* Problem requirements *
Rewrite the lines below as a numbered list, leaving out the blank lines.

▶

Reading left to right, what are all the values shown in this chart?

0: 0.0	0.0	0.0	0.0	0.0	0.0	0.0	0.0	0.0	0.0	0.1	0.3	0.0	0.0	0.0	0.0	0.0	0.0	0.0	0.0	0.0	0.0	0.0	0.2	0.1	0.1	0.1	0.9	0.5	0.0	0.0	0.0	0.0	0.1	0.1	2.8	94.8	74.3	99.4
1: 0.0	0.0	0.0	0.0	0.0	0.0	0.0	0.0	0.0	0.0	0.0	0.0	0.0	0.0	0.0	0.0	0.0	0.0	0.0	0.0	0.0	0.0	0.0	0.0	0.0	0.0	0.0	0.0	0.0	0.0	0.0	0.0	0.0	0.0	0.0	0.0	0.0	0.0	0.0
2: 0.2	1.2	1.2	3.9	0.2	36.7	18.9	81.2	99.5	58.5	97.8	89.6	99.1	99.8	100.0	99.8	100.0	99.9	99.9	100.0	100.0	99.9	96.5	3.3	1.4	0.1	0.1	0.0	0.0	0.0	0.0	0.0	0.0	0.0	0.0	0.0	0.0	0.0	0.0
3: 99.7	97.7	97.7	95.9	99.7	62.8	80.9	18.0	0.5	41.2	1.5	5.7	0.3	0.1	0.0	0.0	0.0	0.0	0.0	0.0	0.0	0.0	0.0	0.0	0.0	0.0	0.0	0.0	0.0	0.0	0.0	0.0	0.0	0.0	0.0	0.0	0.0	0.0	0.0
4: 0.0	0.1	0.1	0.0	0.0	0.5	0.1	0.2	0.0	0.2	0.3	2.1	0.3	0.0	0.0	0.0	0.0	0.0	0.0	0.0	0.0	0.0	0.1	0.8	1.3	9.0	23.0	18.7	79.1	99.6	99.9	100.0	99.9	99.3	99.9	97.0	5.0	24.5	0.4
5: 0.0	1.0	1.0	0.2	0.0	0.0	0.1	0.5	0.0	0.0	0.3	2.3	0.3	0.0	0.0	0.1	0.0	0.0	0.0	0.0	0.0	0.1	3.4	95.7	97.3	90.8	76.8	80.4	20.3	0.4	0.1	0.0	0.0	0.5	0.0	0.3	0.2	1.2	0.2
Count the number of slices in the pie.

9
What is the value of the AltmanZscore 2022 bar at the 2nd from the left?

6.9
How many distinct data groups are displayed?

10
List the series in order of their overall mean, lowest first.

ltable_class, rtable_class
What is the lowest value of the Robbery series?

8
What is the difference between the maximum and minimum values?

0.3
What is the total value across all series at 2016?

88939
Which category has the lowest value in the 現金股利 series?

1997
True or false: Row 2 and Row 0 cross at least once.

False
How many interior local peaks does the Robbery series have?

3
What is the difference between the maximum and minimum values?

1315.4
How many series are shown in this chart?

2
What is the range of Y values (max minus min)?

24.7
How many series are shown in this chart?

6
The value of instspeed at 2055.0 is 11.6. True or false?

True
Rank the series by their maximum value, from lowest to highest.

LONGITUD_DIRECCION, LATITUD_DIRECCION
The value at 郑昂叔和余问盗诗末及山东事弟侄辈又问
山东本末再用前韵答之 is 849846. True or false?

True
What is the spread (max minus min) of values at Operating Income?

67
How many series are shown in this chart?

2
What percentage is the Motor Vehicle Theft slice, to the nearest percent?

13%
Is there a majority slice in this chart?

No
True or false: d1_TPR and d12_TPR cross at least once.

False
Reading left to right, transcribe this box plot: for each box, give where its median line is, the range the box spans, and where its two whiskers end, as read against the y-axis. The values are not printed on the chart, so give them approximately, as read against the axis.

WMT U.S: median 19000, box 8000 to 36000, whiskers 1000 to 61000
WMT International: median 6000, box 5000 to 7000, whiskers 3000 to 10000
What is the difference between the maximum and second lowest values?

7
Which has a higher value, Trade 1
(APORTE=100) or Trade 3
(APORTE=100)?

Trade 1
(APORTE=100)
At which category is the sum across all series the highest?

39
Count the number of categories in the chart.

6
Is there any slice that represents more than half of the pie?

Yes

◀

* Answer section *
1. Reading left to right, what are all the values shown in this chart?
2. 0: 0.0	0.0	0.0	0.0	0.0	0.0	0.0	0.0	0.0	0.0	0.1	0.3	0.0	0.0	0.0	0.0	0.0	0.0	0.0	0.0	0.0	0.0	0.0	0.2	0.1	0.1	0.1	0.9	0.5	0.0	0.0	0.0	0.0	0.1	0.1	2.8	94.8	74.3	99.4
3. 1: 0.0	0.0	0.0	0.0	0.0	0.0	0.0	0.0	0.0	0.0	0.0	0.0	0.0	0.0	0.0	0.0	0.0	0.0	0.0	0.0	0.0	0.0	0.0	0.0	0.0	0.0	0.0	0.0	0.0	0.0	0.0	0.0	0.0	0.0	0.0	0.0	0.0	0.0	0.0
4. 2: 0.2	1.2	1.2	3.9	0.2	36.7	18.9	81.2	99.5	58.5	97.8	89.6	99.1	99.8	100.0	99.8	100.0	99.9	99.9	100.0	100.0	99.9	96.5	3.3	1.4	0.1	0.1	0.0	0.0	0.0	0.0	0.0	0.0	0.0	0.0	0.0	0.0	0.0	0.0
5. 3: 99.7	97.7	97.7	95.9	99.7	62.8	80.9	18.0	0.5	41.2	1.5	5.7	0.3	0.1	0.0	0.0	0.0	0.0	0.0	0.0	0.0	0.0	0.0	0.0	0.0	0.0	0.0	0.0	0.0	0.0	0.0	0.0	0.0	0.0	0.0	0.0	0.0	0.0	0.0
6. 4: 0.0	0.1	0.1	0.0	0.0	0.5	0.1	0.2	0.0	0.2	0.3	2.1	0.3	0.0	0.0	0.0	0.0	0.0	0.0	0.0	0.0	0.0	0.1	0.8	1.3	9.0	23.0	18.7	79.1	99.6	99.9	100.0	99.9	99.3	99.9	97.0	5.0	24.5	0.4
7. 5: 0.0	1.0	1.0	0.2	0.0	0.0	0.1	0.5	0.0	0.0	0.3	2.3	0.3	0.0	0.0	0.1	0.0	0.0	0.0	0.0	0.0	0.1	3.4	95.7	97.3	90.8	76.8	80.4	20.3	0.4	0.1	0.0	0.0	0.5	0.0	0.3	0.2	1.2	0.2
8. Count the number of slices in the pie.
9. 9
10. What is the value of the AltmanZscore 2022 bar at the 2nd from the left?
11. 6.9
12. How many distinct data groups are displayed?
13. 10
14. List the series in order of their overall mean, lowest first.
15. ltable_class, rtable_class
16. What is the lowest value of the Robbery series?
17. 8
18. What is the difference between the maximum and minimum values?
19. 0.3
20. What is the total value across all series at 2016?
21. 88939
22. Which category has the lowest value in the 現金股利 series?
23. 1997
24. True or false: Row 2 and Row 0 cross at least once.
25. False
26. How many interior local peaks does the Robbery series have?
27. 3
28. What is the difference between the maximum and minimum values?
29. 1315.4
30. How many series are shown in this chart?
31. 2
32. What is the range of Y values (max minus min)?
33. 24.7
34. How many series are shown in this chart?
35. 6
36. The value of instspeed at 2055.0 is 11.6. True or false?
37. True
38. Rank the series by their maximum value, from lowest to highest.
39. LONGITUD_DIRECCION, LATITUD_DIRECCION
40. The value at 郑昂叔和余问盗诗末及山东事弟侄辈又问
41. 山东本末再用前韵答之 is 849846. True or false?
42. True
43. What is the spread (max minus min) of values at Operating Income?
44. 67
45. How many series are shown in this chart?
46. 2
47. What percentage is the Motor Vehicle Theft slice, to the nearest percent?
48. 13%
49. Is there a majority slice in this chart?
50. No
51. True or false: d1_TPR and d12_TPR cross at least once.
52. False
53. Reading left to right, transcribe this box plot: for each box, give where its median line is, the range the box spans, and where its two whiskers end, as read against the y-axis. The values are not printed on the chart, so give them approximately, as read against the axis.
54. WMT U.S: median 19000, box 8000 to 36000, whiskers 1000 to 61000
55. WMT International: median 6000, box 5000 to 7000, whiskers 3000 to 10000
56. What is the difference between the maximum and second lowest values?
57. 7
58. Which has a higher value, Trade 1
59. (APORTE=100) or Trade 3
60. (APORTE=100)?
61. Trade 1
62. (APORTE=100)
63. At which category is the sum across all series the highest?
64. 39
65. Count the number of categories in the chart.
66. 6
67. Is there any slice that represents more than half of the pie?
68. Yes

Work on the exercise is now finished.